The topic of this thesis is the design of machine learning algorithms that adhere to these two restrictions: to operate on decentralized data and to satisfy formal privacy guarantees. We study two broad categories of machine learning algorithms for decentralized data: federated learning and ensembling of local models. Federated learning is a form of machine learning in which multiple clients collaborate during training via the coordination of a central server. In ensembling of local models, each client first trains a local model on its own data, and then collaborates with other clients during inference. As a formal privacy guarantee, we consider differential privacy, which is based on introducing artificial noise to ensure membership privacy. Differential privacy is typically applied to federated learning by adding noise to the model updates sent to the server, and to ensembling of local models by adding noise to the predictions of the local models.

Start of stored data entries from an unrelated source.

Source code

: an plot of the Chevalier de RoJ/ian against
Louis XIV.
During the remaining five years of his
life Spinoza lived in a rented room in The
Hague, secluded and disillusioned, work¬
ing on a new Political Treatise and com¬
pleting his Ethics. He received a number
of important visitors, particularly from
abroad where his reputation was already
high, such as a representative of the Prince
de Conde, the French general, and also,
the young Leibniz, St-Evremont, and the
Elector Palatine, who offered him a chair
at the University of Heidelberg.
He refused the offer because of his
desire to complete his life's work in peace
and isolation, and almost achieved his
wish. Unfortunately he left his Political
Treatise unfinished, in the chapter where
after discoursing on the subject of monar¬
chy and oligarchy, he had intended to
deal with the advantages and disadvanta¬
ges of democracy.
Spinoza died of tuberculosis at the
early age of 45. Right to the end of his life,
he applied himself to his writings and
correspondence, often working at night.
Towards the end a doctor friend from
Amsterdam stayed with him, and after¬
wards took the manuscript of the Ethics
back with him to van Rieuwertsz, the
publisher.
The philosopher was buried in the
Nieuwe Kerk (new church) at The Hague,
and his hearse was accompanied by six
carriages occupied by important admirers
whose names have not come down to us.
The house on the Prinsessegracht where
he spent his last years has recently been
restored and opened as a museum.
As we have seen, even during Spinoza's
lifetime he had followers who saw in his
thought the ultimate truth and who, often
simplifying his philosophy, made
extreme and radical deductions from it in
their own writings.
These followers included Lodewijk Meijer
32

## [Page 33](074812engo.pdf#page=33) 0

Our research addresses the following core areas in the context of privacy-preserving machine learning with decentralized data: First, we examine the implications of data dimensionality on privacy for ensembling of medical image segmentation models. We extend the classification algorithm Private Aggregation of Teacher Ensembles (PATE) to high-dimensional labels, and demonstrate that dimensionality reduction can improve the privacy-utility trade-off. Second, we consider the impact of hyperparameter selection on privacy. Here, we propose a novel adaptive technique for hyperparameter selection in differentially private gradient descent; as well as an adaptive technique for federated learning with non-smooth loss functions. Third, we investigate sampling-based solutions to scale differentially private machine learning to datasets with a large number of data points. We study the privacy-enhancing properties of importance sampling and find that it can outperform uniform sub-sampling not only in terms of sample efficiency but also in terms of privacy. Fourth, we study the problem of systematic label shift in ensembling of local models. We propose a novel method based on label clustering to enable flexible collaboration at inference time.
The techniques developed in this thesis improve the scalability and locality of machine learning while ensuring robust privacy protection. This constitutes progress on the goal of a safe application of machine learning to large and diverse data sets for medical image analysis and similar domains.